■ Task prompt
Copy out every line of the material below, character for character, apart from the pictures.

+ + + +

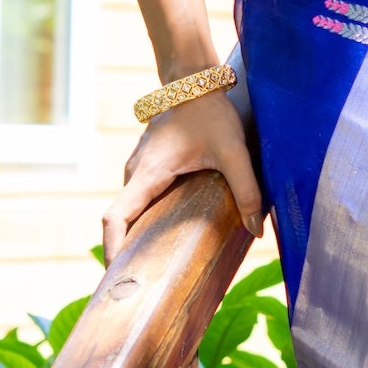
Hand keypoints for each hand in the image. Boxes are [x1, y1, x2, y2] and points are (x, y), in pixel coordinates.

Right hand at [103, 89, 264, 262]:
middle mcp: (135, 175)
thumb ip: (247, 189)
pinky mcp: (149, 168)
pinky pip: (140, 201)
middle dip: (124, 255)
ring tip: (152, 271)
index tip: (116, 277)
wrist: (195, 79)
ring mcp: (139, 170)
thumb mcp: (233, 150)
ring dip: (135, 238)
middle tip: (139, 289)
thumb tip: (256, 230)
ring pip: (130, 211)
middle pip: (120, 222)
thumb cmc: (210, 112)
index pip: (114, 218)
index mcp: (147, 175)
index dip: (111, 249)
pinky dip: (145, 222)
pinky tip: (166, 238)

+ + + +

■ Output of the exercise
Hand keypoints for each hand in the image. Boxes are [x1, y1, x2, y2] and points are (x, y), in pixel coordinates.

Right hand at [103, 89, 264, 262]:
middle mcp: (135, 175)
thumb ip: (247, 189)
pinky mcp: (149, 168)
pinky pip: (140, 201)
middle dip: (124, 255)
ring tip: (152, 271)
index tip: (116, 277)
wrist: (195, 79)
ring mcp: (139, 170)
thumb mcp: (233, 150)
ring dip: (135, 238)
middle tip: (139, 289)
thumb tip: (256, 230)
ring pip: (130, 211)
middle pip: (120, 222)
thumb cmc: (210, 112)
index pip: (114, 218)
index mcp: (147, 175)
index dip: (111, 249)
pinky dip: (145, 222)
pinky tip: (166, 238)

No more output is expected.